Ces dernières années, de nouveaux cépages ont également été plantés sur l’exploitation : Cinsault, Counoise, Carignan Blanc, Xarello, Tourbat (Malvoisie du Roussillon). Ce sont des cépages peu présents dans le département, qui sont des cépages dits “oubliés”. Auparavant ils n’arrivaient pas à maturité, mais ils donnent désormais des vins beaucoup plus dans l’air du temps avec notamment moins de structure pour les vins rouges et aussi un degré d’alcool moins élevé.

L’objectif est de faire évoluer les vins grâce aux cépages et de s’adapter au changement climatique.

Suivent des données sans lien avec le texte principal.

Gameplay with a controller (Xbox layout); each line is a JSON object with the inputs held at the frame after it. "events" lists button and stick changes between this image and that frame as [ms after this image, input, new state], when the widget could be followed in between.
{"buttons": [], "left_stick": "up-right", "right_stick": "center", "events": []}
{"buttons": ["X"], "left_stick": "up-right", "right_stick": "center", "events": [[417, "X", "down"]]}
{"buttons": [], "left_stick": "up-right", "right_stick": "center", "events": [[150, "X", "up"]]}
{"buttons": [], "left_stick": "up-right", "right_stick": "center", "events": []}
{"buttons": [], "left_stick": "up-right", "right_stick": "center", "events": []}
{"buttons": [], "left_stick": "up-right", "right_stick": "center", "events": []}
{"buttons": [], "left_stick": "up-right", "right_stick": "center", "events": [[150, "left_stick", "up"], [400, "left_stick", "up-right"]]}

La plantation de nouveaux cépages est aussi liée à un problème de maturité des raisins : sur des cépages comme la Syrah il y avait un décalage important entre maturité technologique et phénolique. Cela donnait des raisins avec un degré d’alcool potentiel déjà très élevé (16°) alors que les pépins montraient que le raisin n’était pas encore mûr.


Ces problèmes ont aussi entraîné un changement dans les modes de vinification. Auparavant, des délestages étaient effectués sur les vins rouges pour extraire davantage de couleur dans les rouges. Aujourd’hui, Rémi Sisqueille privilégie les mouillages, qui consistent à arroser le chapeau de marc avec le jus du bas de cuve sans extraire trop de tanins, ce qui permet d’éviter les tanins verts.

Les taux de soufre ajoutés ont aussi diminué. Les niveaux actuels sont proches du cahier des charges Demeter, avec moins de 70 mg/L de soufre.


Au niveau des fermentations, un soin particulier est apporté à la préparation des levains. Par ailleurs, pour les vins blancs, certaines cuvées passent désormais par une fermentation malolactique, facilitée par la faible quantité d’acide malique due aux fortes chaleurs. Cela permet aussi de limiter l’ajout de soufre.


Pour l’élevage des vins, des amphores en grès sont utilisées pour les cépages qui ont une plus forte tendance à s’oxyder, comme les Grenaches. Le grès étant un matériau réducteur, il va permettre d’élever les vins au moins un an sans évolution aromatique.  


La manière de planter les vignes a aussi changé. Avant 2020, les parcelles plantées faisaient en moyenne 2 ha, et depuis, les plus grandes parcelles plantées font 1 ha. L’objectif est de recréer des clos avec des arbres et des haies, pour ramener de la fraîcheur et pour casser les vents chauds qui accentuent le stress hydrique. Par exemple l’année dernière, quinze jours de tramontane par fortes chaleurs (35°C) ont abîmé la récolte. En 2019, il y avait aussi eu un épisode de canicule qui avait brûlé des vignes dans la région, dans des zones plus éloignées de la mer.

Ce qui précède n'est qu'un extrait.